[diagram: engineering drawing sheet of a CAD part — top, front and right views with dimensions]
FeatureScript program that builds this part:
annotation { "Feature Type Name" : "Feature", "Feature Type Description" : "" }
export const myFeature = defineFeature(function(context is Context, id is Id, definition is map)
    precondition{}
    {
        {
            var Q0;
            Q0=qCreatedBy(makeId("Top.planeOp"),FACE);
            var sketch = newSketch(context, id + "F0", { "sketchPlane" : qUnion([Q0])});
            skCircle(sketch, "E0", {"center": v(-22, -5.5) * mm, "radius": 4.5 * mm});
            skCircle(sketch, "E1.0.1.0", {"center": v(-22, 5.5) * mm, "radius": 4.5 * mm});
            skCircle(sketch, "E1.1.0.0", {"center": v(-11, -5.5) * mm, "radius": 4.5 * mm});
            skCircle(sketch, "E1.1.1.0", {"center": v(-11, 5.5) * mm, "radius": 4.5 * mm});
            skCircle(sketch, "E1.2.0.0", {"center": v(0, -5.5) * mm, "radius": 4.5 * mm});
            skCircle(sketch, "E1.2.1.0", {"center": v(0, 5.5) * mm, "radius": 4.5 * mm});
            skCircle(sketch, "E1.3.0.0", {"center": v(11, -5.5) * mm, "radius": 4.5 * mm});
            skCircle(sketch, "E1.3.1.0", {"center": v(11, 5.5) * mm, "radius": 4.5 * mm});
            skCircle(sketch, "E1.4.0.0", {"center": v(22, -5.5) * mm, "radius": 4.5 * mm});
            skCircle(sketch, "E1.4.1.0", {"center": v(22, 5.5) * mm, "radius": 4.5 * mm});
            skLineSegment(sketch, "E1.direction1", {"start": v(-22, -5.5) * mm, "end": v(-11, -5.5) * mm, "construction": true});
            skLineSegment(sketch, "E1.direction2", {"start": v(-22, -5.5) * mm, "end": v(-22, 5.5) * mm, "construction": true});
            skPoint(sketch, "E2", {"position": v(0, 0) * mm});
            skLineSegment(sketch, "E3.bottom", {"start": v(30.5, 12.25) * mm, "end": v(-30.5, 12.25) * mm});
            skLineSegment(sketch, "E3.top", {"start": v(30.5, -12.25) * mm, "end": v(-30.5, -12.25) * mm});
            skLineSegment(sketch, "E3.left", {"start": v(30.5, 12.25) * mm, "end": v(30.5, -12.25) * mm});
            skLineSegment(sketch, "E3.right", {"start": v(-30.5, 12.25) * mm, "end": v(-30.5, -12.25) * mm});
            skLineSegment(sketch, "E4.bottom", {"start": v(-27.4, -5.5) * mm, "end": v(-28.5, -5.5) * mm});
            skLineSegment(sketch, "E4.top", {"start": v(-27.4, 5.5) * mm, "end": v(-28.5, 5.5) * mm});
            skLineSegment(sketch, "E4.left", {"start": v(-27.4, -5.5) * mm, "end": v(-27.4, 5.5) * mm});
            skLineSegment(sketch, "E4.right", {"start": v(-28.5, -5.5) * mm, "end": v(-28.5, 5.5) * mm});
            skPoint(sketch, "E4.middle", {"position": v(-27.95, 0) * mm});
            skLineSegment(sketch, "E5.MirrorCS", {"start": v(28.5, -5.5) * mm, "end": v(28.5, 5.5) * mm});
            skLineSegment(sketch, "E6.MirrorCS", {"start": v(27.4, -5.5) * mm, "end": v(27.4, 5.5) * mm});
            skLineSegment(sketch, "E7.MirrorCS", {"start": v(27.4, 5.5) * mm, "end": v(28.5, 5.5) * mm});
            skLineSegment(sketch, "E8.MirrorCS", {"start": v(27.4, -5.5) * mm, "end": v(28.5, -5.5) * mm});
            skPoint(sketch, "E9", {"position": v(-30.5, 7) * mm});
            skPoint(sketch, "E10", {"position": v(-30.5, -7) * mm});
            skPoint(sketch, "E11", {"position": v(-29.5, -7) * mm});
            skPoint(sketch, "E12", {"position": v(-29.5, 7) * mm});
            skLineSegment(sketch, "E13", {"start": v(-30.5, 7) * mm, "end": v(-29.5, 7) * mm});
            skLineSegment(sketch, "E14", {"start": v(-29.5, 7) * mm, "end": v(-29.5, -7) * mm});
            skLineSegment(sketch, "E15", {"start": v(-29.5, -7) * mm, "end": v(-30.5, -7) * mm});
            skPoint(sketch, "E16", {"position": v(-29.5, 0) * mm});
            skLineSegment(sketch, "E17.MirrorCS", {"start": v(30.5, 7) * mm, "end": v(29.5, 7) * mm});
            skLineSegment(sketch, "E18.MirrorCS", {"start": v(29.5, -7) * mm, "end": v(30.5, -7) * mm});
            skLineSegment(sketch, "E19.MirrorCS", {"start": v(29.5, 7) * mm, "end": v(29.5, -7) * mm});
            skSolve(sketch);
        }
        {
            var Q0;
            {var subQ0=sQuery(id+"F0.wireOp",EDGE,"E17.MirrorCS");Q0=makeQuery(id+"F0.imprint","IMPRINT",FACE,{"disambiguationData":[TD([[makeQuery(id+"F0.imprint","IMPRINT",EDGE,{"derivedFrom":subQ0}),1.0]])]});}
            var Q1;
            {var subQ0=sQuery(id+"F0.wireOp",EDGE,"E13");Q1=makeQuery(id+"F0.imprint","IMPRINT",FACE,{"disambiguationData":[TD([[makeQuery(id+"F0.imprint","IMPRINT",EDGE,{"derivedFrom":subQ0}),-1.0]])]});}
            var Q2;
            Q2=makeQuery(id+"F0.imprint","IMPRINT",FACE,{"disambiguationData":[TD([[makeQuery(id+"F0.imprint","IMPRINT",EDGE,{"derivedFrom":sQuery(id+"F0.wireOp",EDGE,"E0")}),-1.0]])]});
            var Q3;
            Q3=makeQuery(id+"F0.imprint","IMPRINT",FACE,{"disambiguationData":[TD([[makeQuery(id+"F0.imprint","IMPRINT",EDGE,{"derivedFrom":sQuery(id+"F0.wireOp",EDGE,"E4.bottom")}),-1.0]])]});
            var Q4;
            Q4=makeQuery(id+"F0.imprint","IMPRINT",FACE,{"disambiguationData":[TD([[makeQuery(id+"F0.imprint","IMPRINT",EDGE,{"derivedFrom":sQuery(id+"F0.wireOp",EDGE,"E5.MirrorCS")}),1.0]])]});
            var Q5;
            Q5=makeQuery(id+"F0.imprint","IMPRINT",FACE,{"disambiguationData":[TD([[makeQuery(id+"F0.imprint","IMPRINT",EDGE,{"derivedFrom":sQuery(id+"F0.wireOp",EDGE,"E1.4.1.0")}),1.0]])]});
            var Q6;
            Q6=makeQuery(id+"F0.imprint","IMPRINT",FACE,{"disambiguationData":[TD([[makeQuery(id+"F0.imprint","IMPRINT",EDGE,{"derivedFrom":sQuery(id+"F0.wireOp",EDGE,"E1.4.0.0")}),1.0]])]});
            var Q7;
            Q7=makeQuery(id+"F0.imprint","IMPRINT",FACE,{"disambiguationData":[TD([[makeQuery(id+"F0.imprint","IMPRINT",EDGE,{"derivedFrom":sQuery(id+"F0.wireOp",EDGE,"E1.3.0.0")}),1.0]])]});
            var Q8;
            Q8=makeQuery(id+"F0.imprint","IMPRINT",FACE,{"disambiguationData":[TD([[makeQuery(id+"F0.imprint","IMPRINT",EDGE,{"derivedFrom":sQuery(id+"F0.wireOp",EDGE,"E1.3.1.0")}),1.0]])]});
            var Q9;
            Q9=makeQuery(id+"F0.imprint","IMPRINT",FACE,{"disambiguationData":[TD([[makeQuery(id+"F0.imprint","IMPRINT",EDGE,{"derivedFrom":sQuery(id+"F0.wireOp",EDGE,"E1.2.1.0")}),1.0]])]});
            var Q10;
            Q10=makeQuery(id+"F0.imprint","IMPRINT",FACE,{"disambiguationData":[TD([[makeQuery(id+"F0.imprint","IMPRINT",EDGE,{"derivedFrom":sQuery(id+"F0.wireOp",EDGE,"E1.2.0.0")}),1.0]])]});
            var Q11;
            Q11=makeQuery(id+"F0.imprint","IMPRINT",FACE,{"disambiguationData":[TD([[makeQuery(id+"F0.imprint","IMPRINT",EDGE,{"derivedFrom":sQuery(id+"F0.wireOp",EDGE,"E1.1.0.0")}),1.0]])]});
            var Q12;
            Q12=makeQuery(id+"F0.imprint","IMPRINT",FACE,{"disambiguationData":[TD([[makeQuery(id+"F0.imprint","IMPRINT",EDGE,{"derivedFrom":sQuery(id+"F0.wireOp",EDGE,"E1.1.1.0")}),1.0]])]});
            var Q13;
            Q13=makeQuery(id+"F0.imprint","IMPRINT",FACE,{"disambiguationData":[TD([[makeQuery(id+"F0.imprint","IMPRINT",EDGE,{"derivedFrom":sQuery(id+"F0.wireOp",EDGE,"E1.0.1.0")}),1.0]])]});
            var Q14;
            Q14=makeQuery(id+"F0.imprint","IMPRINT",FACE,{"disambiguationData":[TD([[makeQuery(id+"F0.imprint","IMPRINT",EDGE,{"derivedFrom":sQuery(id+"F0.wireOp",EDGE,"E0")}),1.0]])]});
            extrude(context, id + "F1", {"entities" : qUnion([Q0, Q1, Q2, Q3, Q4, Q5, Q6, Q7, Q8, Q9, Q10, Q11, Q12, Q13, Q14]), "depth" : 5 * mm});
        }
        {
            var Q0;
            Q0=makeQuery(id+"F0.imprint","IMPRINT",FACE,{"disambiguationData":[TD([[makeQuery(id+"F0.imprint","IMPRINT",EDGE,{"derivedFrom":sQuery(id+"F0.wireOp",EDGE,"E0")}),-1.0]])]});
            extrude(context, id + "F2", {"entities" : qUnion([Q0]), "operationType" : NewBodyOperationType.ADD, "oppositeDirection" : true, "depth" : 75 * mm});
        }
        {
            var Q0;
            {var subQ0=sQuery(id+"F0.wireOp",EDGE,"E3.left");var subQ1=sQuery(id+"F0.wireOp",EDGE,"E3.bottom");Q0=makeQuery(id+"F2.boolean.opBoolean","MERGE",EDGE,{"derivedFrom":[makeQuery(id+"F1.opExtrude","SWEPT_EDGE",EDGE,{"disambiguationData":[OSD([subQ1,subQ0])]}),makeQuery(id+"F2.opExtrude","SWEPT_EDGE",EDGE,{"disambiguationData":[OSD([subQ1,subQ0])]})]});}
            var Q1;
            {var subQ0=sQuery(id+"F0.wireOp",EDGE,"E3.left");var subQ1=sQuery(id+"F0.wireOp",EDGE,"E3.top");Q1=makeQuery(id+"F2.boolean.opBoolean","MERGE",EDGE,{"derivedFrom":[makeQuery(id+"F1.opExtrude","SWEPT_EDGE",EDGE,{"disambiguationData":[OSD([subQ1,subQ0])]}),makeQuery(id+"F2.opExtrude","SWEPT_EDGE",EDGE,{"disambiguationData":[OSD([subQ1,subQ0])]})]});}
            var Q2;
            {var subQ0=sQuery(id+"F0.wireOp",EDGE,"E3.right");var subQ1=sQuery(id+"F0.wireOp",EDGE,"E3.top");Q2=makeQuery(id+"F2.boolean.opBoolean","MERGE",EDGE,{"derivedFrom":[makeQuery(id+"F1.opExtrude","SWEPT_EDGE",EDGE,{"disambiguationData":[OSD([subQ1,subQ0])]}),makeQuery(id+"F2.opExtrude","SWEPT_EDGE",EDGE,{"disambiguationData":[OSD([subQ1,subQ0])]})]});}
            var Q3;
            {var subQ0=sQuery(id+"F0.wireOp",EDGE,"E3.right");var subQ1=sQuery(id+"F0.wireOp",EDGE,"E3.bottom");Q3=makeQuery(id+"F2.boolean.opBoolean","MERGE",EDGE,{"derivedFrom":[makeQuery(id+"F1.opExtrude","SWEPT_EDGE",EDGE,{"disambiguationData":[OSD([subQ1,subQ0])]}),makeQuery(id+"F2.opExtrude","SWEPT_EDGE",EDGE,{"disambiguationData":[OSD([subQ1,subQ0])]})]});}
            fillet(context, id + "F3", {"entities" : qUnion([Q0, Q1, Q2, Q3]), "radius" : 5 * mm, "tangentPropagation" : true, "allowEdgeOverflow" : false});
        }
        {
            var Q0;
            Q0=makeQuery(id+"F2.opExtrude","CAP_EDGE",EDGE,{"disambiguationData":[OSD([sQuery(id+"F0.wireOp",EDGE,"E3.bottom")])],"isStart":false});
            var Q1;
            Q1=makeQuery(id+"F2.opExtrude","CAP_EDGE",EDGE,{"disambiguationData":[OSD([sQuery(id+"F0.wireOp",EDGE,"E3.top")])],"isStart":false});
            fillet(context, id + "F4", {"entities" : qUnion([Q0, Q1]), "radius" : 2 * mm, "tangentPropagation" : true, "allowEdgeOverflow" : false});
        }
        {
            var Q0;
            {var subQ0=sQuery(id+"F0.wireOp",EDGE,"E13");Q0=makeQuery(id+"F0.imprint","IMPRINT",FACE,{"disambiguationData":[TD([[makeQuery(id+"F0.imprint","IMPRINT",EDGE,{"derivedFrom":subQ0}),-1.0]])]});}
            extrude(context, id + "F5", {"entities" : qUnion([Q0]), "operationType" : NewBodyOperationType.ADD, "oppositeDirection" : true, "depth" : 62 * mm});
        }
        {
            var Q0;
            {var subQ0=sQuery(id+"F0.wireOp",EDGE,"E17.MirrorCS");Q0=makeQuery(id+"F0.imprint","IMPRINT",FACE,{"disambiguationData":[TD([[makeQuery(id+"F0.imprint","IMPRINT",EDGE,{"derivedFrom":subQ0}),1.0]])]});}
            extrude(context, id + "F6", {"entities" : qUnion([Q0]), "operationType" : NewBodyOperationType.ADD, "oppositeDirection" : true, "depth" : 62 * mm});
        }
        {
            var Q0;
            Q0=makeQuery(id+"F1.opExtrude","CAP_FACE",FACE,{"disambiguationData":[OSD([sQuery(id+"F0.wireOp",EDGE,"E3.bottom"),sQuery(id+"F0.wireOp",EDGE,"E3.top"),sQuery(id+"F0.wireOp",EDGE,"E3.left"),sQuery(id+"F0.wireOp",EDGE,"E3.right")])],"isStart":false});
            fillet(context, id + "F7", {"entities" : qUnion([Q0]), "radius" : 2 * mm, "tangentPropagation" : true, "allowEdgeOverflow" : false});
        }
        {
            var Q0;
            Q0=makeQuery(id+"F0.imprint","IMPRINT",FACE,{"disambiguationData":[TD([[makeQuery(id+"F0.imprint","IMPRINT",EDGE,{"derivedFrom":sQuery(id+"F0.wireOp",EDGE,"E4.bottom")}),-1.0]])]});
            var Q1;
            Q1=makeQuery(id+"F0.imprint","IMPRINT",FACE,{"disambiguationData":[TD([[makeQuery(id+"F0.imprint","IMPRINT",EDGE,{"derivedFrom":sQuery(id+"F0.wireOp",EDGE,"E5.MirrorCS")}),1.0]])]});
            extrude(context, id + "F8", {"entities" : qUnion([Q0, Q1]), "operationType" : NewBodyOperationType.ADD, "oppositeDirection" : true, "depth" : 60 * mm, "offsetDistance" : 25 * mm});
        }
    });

» Written instruction:
Rewrite the records from their first line through the line containing "var sketch = newSketch(context, id" as a JSON list of strings, one string per line and no blank lines, covering only that part.

» Solution:
[
  "[diagram: engineering drawing sheet of a CAD part — top, front and right views with dimensions]",
  "FeatureScript program that builds this part:",
  "annotation { \"Feature Type Name\" : \"Feature\", \"Feature Type Description\" : \"\" }",
  "export const myFeature = defineFeature(function(context is Context, id is Id, definition is map)",
  "    precondition{}",
  "    {",
  "        {",
  "            var Q0;",
  "            Q0=qCreatedBy(makeId(\"Top.planeOp\"),FACE);",
  "            var sketch = newSketch(context, id + \"F0\", { \"sketchPlane\" : qUnion([Q0])});"
]